I shall take a look. For sure there is no real reason beyond debuggability that we reuse the working directory. Although, when trying to figure out what is going on, that is my go to.
I suppose a risk of using separate directories (ie fixing this bug) is that we will end up spawning hundreds of resolutions as the programmer is editing the references of a script, each typing of a character doing a new spawn.

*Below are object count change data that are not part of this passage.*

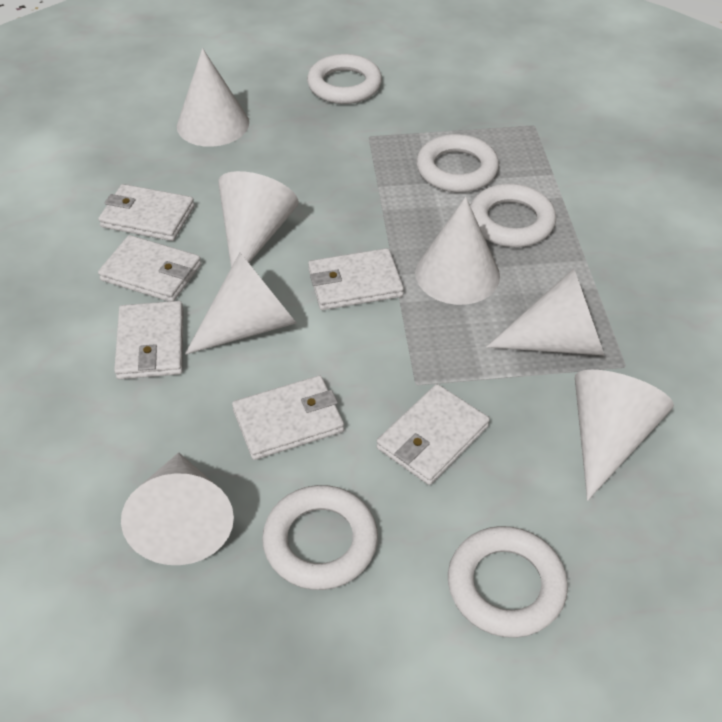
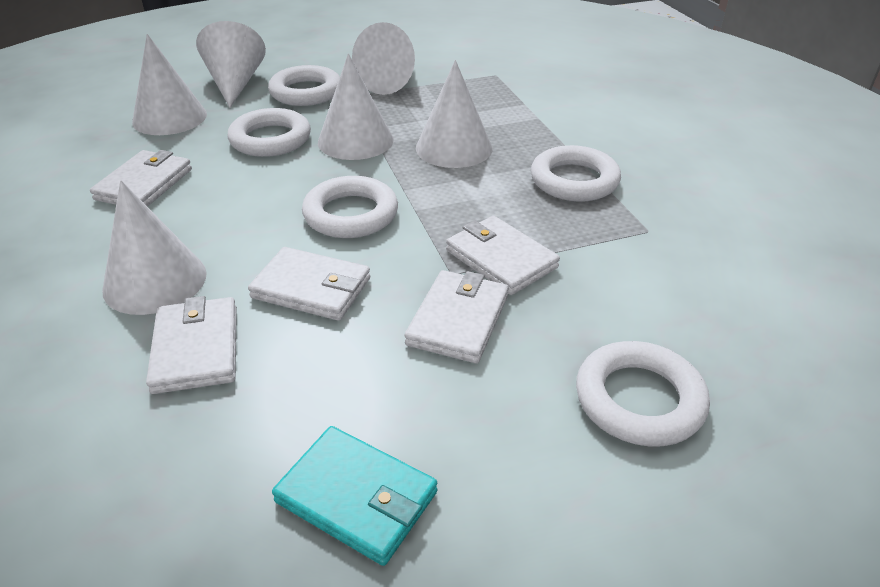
turquoise wallet: none = 0 -> [272,426,437,566] = 1
white cone: [121,452,234,565] [177,48,249,147] [185,253,296,355] [218,171,299,267] [415,197,500,305] [486,268,605,356] [575,370,674,501] = 7 -> [102,180,207,315] [132,34,207,135] [196,21,266,108] [318,54,394,160] [352,22,415,95] [416,60,492,168] = 6
white wallet: [98,184,195,241] [98,235,201,302] [114,301,184,379] [232,375,344,460] [308,248,404,310] [377,384,490,485] = 6 -> [90,150,192,207] [146,296,237,394] [248,247,370,321] [404,270,509,363] [446,216,560,295] = 5

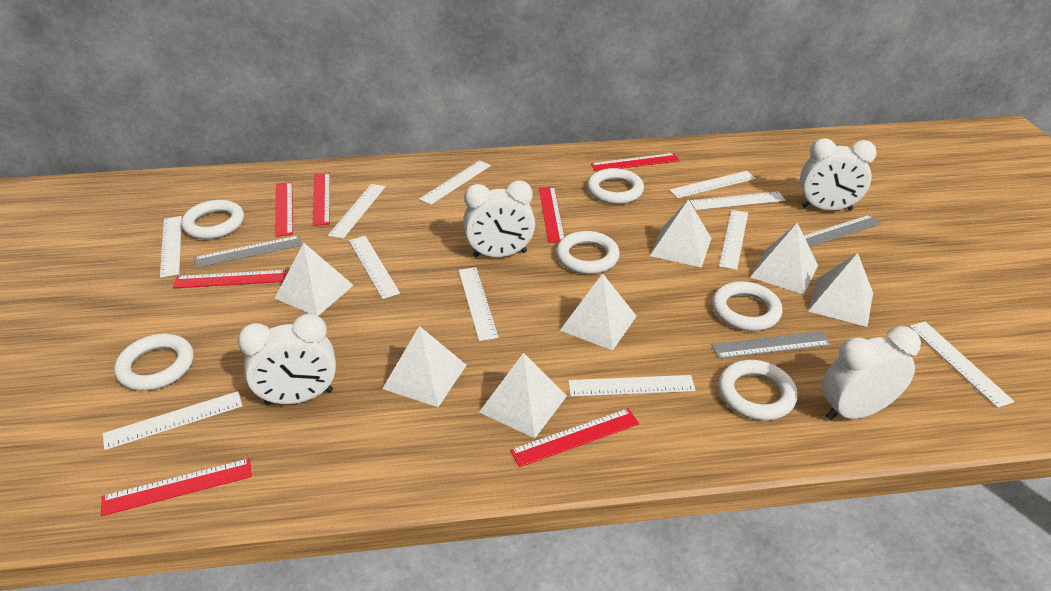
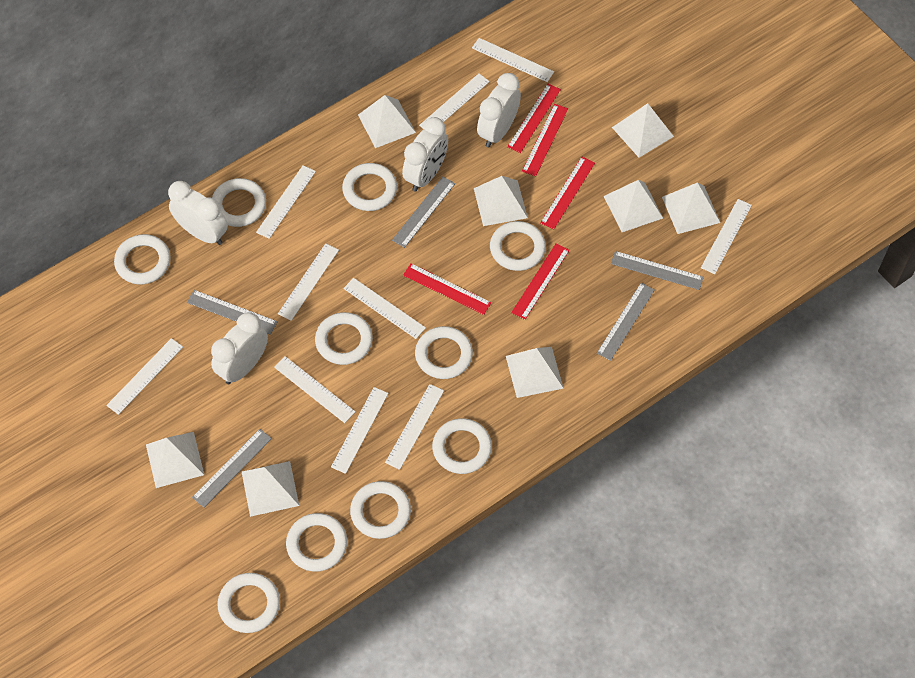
grey ruler: [194,235,302,268] [712,331,831,359] [804,215,882,247] = 3 -> [187,290,278,335] [192,429,272,507] [392,177,455,248] [597,283,655,361] [611,251,704,290] = 5
red ruler: [101,458,252,516] [173,270,286,288] [275,182,293,237] [313,173,330,226] [510,408,639,467] [539,187,565,243] [591,153,679,172] = 7 -> [403,263,491,315] [507,84,561,153] [511,243,570,320] [522,104,568,176] [540,157,595,229] = 5
white pyramid: [275,243,354,316] [382,326,467,407] [479,353,567,438] [560,273,637,351] [650,199,712,268] [750,223,818,295] [808,253,873,327] = 7 -> [146,432,204,488] [242,461,299,517] [358,95,416,148] [474,176,528,226] [506,347,564,398] [604,180,663,232] [612,103,674,157] [662,182,720,234] = 8
white ring: [114,334,194,391] [181,200,244,239] [556,231,620,274] [587,168,644,204] [712,281,783,331] [718,360,798,420] = 6 -> [114,234,171,284] [212,178,266,227] [218,573,280,633] [286,513,347,572] [315,312,373,365] [342,163,397,211] [350,481,411,539] [415,326,473,379] [432,418,492,474] [490,221,546,271] = 10
white ruler: [103,391,242,450] [160,216,182,278] [328,184,385,239] [349,236,400,299] [419,160,491,205] [458,267,498,341] [568,375,696,397] [669,171,756,198] [690,191,785,210] [719,210,748,270] [909,322,1015,408] = 11 -> [106,338,183,415] [256,165,316,239] [274,356,355,423] [278,244,339,321] [331,387,388,474] [343,278,426,339] [385,384,444,470] [419,73,490,129] [472,38,554,82] [701,199,752,274] = 10

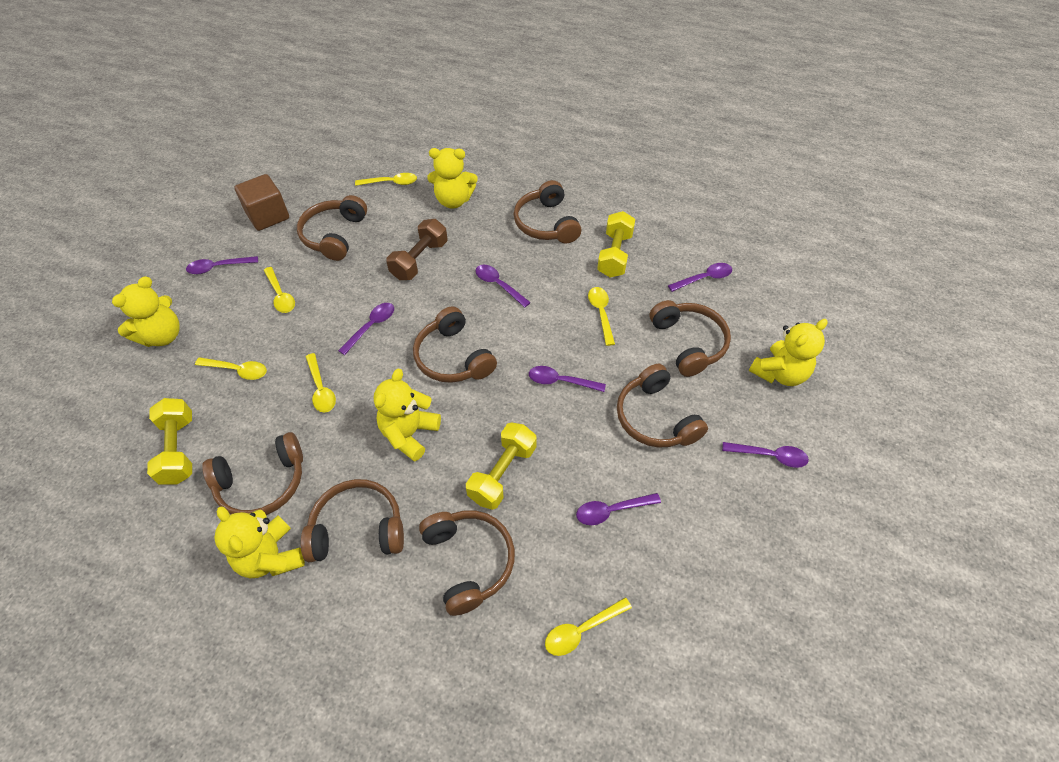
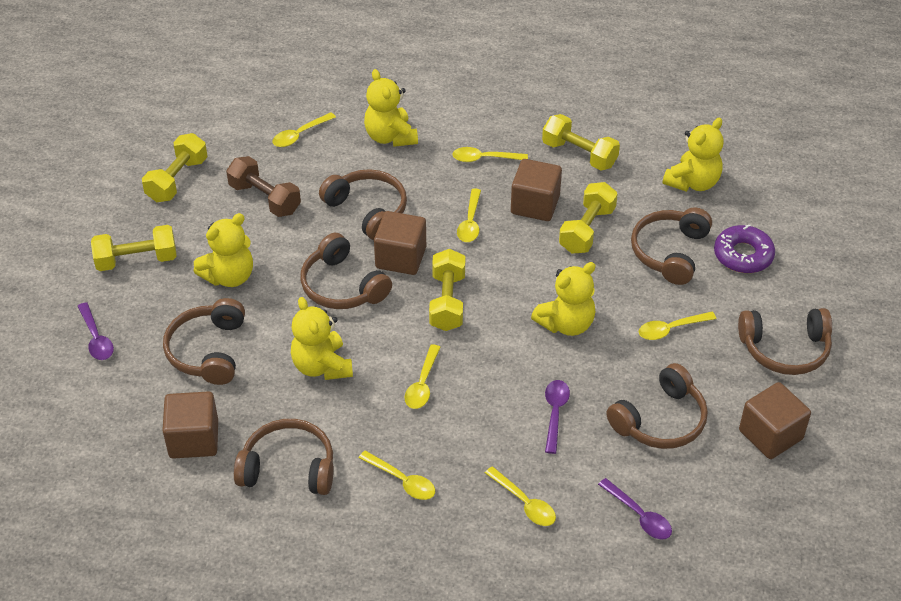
brown cube: [234,174,289,231] = 1 -> [162,391,218,459] [374,211,426,275] [511,159,562,221] [739,382,811,459] = 4
brown headphones: [202,432,303,515] [297,195,367,261] [301,479,404,562] [413,307,497,383] [419,510,515,616] [514,180,581,243] [617,364,708,448] [649,300,731,377] = 8 -> [163,298,245,385] [234,419,334,495] [300,233,392,309] [319,169,407,240] [606,363,708,449] [631,208,712,285] [738,308,832,375] = 7
purple donut: none = 0 -> [714,225,775,273] = 1
purple spoon: [186,256,258,274] [338,303,394,355] [475,265,531,308] [529,366,606,392] [576,493,661,525] [668,263,732,292] [722,442,809,468] = 7 -> [78,302,114,360] [545,380,570,454] [598,478,672,540] = 3
yellow dumbbell: [147,398,192,485] [466,422,537,510] [597,211,635,277] = 3 -> [91,225,177,271] [142,133,207,202] [429,249,465,331] [542,114,620,170] [559,182,618,254] = 5
yellow spoon: [195,357,267,380] [264,267,295,313] [306,353,336,413] [355,173,417,186] [545,597,632,656] [588,287,615,346] = 6 -> [273,112,336,147] [359,450,435,500] [405,344,441,409] [452,147,528,162] [457,188,481,242] [485,466,556,526] [639,312,716,340] = 7

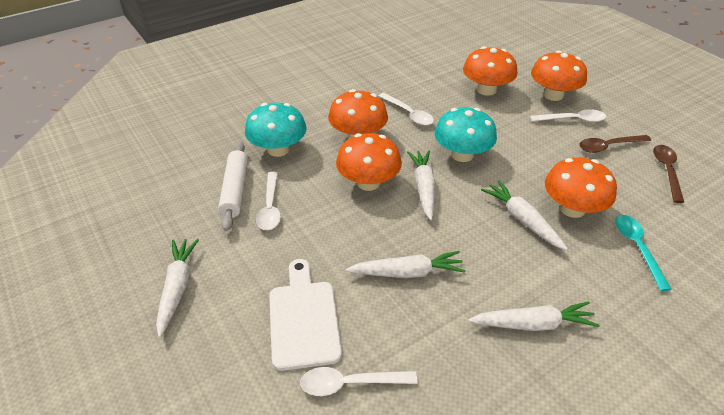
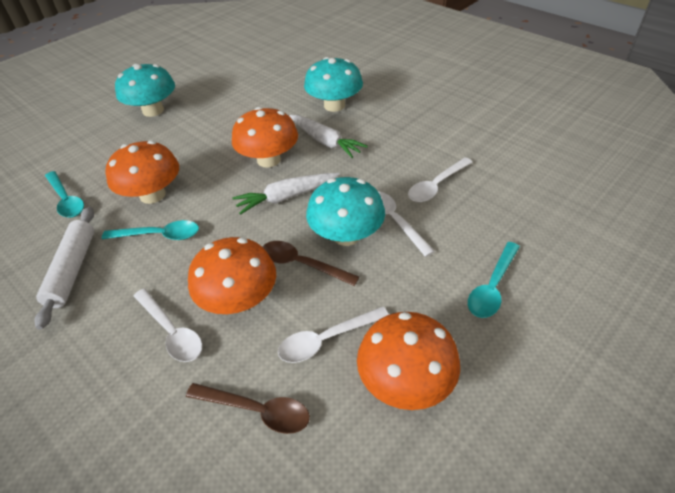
orange mushroom: [328,89,388,139] [336,133,402,191] [463,46,517,96] [531,51,587,101] [545,157,617,218] = 5 -> [106,140,179,204] [188,237,276,314] [232,107,298,168] [357,312,460,410] = 4
turquoise mushroom: [245,103,307,157] [434,107,497,162] = 2 -> [115,63,175,117] [304,57,363,112] [306,177,385,246] = 3
turquoise spoon: [615,215,671,291] = 1 -> [45,171,84,218] [102,220,199,240] [468,242,520,318] = 3
white carrot: [156,239,199,337] [346,251,466,278] [407,151,436,220] [468,301,599,331] [481,180,568,250] = 5 -> [233,173,340,215] [289,115,368,158] = 2
white cutting board: [269,259,342,371] = 1 -> none = 0

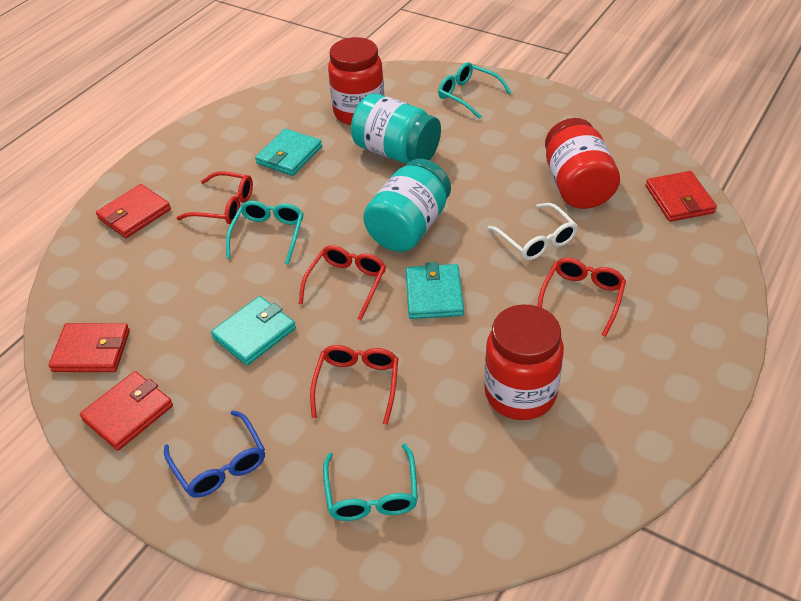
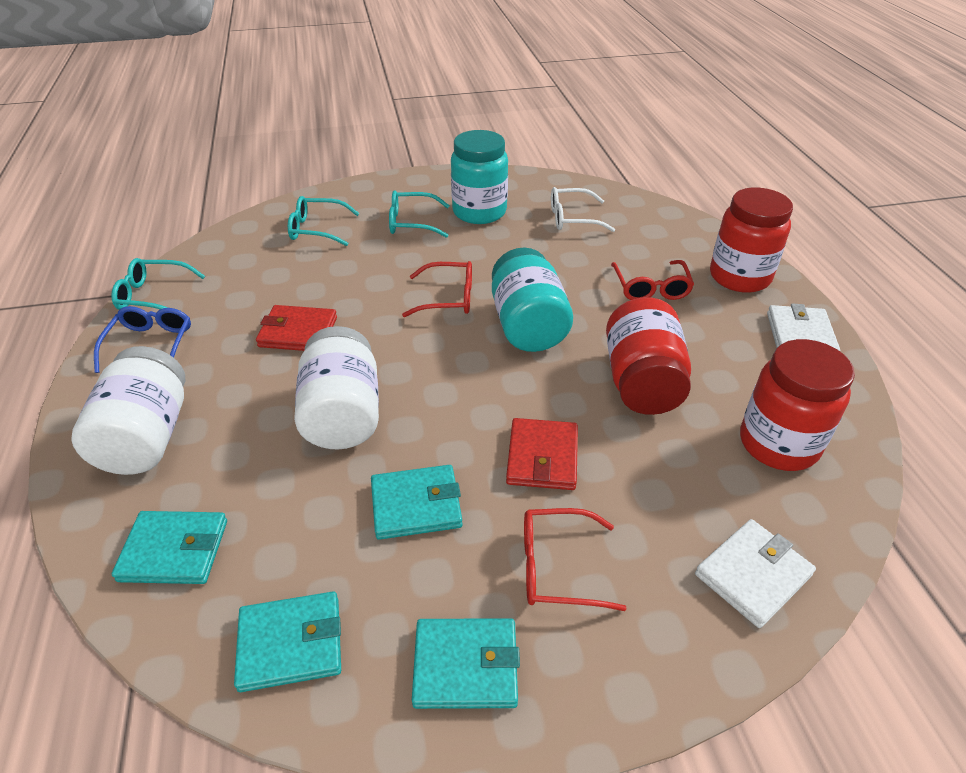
red glasses: [177,171,253,224] [299,245,386,320] [310,345,398,425] [538,258,626,337] = 4 -> [402,261,472,317] [524,508,627,611] [611,260,694,300] = 3
red wallet: [49,323,130,372] [80,371,173,451] [96,184,171,238] [646,171,717,222] = 4 -> [256,305,337,351] [506,418,578,490] = 2
turquoise wallet: [211,296,296,365] [255,129,322,176] [406,262,464,319] = 3 -> [112,511,227,584] [234,592,341,692] [371,465,462,540] [412,618,520,709] = 4
white jar: none = 0 -> [71,346,185,475] [294,326,379,449] = 2
white wallet: none = 0 -> [695,519,816,628] [767,303,840,351] = 2

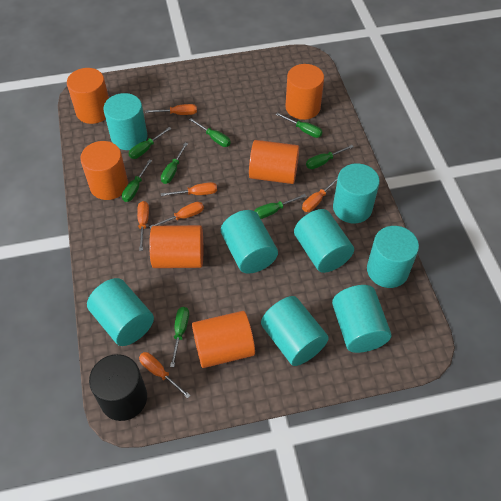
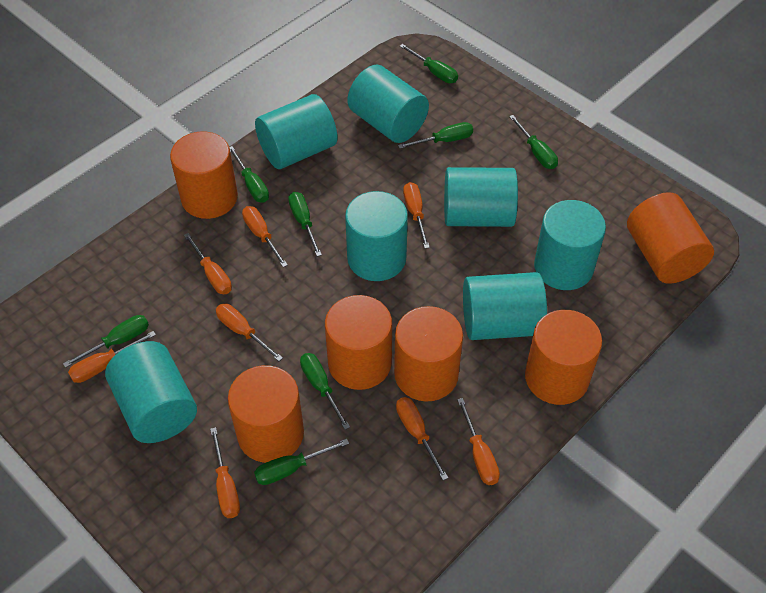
black cylinder: [89,354,147,421] = 1 -> none = 0
orange screwdriver: [137,201,149,251] [139,352,191,398] [145,104,197,115] [149,202,204,229] [161,182,217,196] [302,177,338,212] = 6 -> [68,331,156,383] [184,233,232,294] [210,427,240,518] [216,304,283,361] [242,206,288,267] [396,397,448,480] [403,182,430,249] [457,398,500,485] = 8
turquoise cylinder: [87,278,154,346] [103,93,147,150] [221,210,278,274] [261,296,329,366] [294,209,354,273] [332,285,391,353] [333,163,380,223] [367,226,419,288] = 8 -> [105,341,197,443] [255,94,338,169] [345,191,408,281] [347,65,429,143] [444,167,518,227] [463,272,547,340] [534,200,606,290] = 7

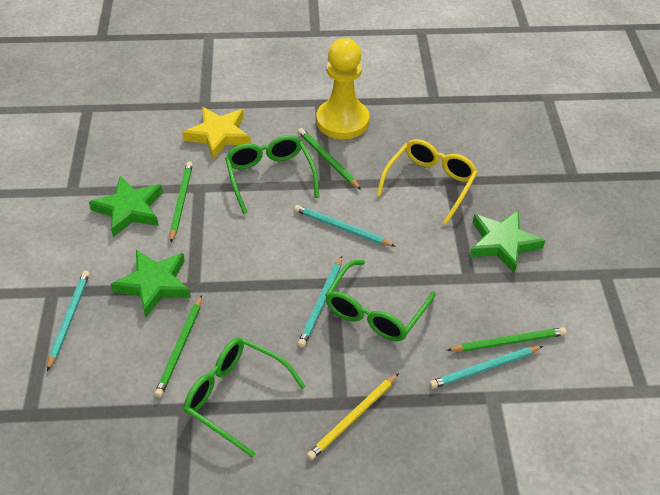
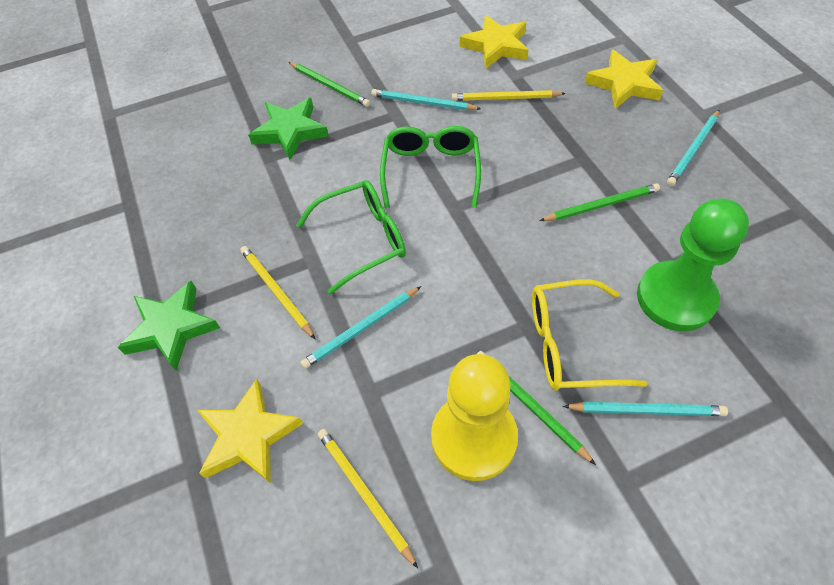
green glasses: [184,338,306,458] [225,135,319,214] [325,260,436,341] = 3 -> [296,180,406,294] [380,126,481,208] = 2
green pawn: none = 0 -> [637,198,749,331] = 1
green pencil: [155,295,202,397] [170,161,193,242] [298,128,361,190] [447,327,566,352] = 4 -> [289,62,370,107] [477,351,596,465] [539,183,660,221] = 3
green star: [89,176,163,237] [111,250,191,318] [470,210,545,274] = 3 -> [118,281,220,370] [248,98,329,160] = 2
yellow pencil: [307,373,399,460] = 1 -> [240,246,315,339] [318,429,418,568] [452,90,566,101] = 3
yellow star: [182,107,251,159] = 1 -> [197,379,303,484] [460,15,529,69] [585,50,663,109] = 3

Right now the bug is probably gating the process of doing resolutions in some way.
Equally we've gradually moved away from have FSharp.Compiler.Service manage resources and act as a mini-operating-system (e.g. by removing the reactor thread), but it's something to be aware of and watch for.
I suppose a risk of using separate directories (ie fixing this bug) is that we will end up spawning hundreds of resolutions as the programmer is editing the references of a script, each typing of a character doing a new spawn.
It should only create new directories/files for unique dependency provider keys, so it won't be happening for each keystroke, unless changing the reference directives: https://github.com/dotnet/fsharp/blob/1490dd5d8abfc5fe6609e56a174914cf72306179/src/fsharp/DependencyManager/DependencyProvider.fs#L425
And when changing the directives, it currently may reuse the files, leading to hard-to-diagnose race issues.